Reconstruir el programa del CEA no es tarea fácil. El grupo, como explicaba Carlos Dietl, presidente de PASA y del Consejo Empresario en 1972, cultivaba deliberadamente el bajo perfil y mantenía su acción en las sombras:

“La entidad prefiere trabajar silenciosamente porque así se obtiene un mejor resultado, ya que no pretende reemplazar a ninguna entidad y sólo realiza entrevistas o estudios de asesoramiento. Cada vez tiene mayor trascendencia porque su opinión es más requerida y creo que parte del éxito es esa labor silenciosa. Se trata de un grupo de empresas que representan distintas actividades y regiones del país, que actúa como órgano de consulta con una ventaja: nuestra respuesta no sale publicada en los diarios y entonces el funcionario no tiene obligaciones de carácter público de tomar una u otra medida, sin despertar polémicas. Es una manera de colaborar silenciosamente y sin defender sectores ni pretender sacar provecho de la consulta. Se ponen más en el papel de estadistas, que de empresarios que defienden un sector.”20

Por esta razón, la reconstrucción del programa debió basarse en definiciones fragmentarias sobre distintos aspectos de la economía argentina y sus perspectivas, tomados de revistas especializadas como Mercado y Panorama de la Economía Argentina, en la que los integrantes del CEA publicaban periódicamente entrevistas, testimonios o artículos de opinión. A continuación, entonces, reconstruiremos las propuestas de este grupo, que como veremos se distinguían claramente de los dos programas previamente analizados.

Registros proporcionados:
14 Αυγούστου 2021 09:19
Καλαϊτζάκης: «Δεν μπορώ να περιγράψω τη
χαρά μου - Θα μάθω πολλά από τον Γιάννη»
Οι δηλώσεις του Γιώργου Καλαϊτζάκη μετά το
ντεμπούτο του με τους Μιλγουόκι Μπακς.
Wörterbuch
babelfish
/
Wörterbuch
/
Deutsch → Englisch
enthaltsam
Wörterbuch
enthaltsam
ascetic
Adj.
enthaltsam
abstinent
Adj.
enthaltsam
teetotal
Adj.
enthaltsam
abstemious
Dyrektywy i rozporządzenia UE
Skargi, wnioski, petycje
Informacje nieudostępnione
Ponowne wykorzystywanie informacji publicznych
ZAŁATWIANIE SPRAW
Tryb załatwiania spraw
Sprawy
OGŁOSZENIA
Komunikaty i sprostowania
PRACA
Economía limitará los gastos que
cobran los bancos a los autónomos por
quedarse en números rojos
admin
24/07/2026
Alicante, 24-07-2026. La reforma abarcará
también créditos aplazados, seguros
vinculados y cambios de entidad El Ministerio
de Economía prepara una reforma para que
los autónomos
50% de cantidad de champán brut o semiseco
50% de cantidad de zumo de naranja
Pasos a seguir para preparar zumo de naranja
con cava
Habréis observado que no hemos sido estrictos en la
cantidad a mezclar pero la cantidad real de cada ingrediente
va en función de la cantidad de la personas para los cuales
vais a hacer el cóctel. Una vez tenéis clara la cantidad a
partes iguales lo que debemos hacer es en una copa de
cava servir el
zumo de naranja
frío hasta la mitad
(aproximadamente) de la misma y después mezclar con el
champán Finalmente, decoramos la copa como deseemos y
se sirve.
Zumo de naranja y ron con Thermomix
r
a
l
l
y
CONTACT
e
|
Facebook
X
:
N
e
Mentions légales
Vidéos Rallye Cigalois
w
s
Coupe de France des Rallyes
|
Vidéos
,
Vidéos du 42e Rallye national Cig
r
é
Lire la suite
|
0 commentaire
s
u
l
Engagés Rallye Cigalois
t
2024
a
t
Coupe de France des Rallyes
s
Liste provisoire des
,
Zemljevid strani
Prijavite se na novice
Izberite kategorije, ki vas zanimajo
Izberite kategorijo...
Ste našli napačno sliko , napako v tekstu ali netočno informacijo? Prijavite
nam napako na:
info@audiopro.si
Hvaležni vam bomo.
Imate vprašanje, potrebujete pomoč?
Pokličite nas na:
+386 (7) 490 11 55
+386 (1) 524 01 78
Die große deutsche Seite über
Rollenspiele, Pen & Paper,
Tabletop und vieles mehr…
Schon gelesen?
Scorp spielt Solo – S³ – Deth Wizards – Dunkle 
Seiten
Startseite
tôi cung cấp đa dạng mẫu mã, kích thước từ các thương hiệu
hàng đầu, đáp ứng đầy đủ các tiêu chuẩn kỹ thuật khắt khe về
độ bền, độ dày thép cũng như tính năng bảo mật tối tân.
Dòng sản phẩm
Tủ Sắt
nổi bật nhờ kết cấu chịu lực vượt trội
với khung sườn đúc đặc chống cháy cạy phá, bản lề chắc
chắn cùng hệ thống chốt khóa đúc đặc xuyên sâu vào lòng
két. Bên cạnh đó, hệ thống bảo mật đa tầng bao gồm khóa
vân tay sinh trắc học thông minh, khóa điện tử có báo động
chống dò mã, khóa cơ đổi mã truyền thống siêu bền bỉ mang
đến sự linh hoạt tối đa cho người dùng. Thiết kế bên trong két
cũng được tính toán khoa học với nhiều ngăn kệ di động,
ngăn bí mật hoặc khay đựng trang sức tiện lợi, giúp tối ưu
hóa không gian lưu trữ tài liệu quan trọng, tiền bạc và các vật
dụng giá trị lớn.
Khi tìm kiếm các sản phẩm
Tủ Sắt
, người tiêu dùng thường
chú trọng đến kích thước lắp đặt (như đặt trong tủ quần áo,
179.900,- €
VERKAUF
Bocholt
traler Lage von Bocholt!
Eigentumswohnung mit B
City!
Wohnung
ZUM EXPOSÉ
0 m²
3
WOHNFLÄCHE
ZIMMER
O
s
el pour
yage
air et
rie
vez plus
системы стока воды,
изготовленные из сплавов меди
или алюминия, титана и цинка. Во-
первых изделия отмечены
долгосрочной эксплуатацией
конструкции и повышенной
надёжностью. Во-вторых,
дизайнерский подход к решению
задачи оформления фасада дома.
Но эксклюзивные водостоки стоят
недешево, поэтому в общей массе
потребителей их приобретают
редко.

Preguntas de estudio:
a: Enumere los tipos de textos que, según el texto sobre el CEA, publicaban periódicamente sus integrantes en revistas especializadas.
b: Copie textualmente el fragmento del texto sobre el CEA que va desde "Por esta razón, la" hasta "programas previamente analizados.", ambos incluidos.
Responda basándose únicamente en el texto.

Resultados por tarea:
a: Entrevistas, testimonios y artículos de opinión.

b:
Por esta razón, la reconstrucción del programa debió basarse en definiciones fragmentarias sobre distintos aspectos de la economía argentina y sus perspectivas, tomados de revistas especializadas como Mercado y Panorama de la Economía Argentina, en la que los integrantes del CEA publicaban periódicamente entrevistas, testimonios o artículos de opinión. A continuación, entonces, reconstruiremos las propuestas de este grupo, que como veremos se distinguían claramente de los dos programas previamente analizados.